===== Recorded data
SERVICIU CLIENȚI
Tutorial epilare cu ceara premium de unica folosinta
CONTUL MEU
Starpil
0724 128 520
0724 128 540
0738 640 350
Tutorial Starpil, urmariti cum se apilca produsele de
==========
» What to work on: How many lines in the data contain the string "Tutorial"? Respond with the number only.

» Problem solution: 2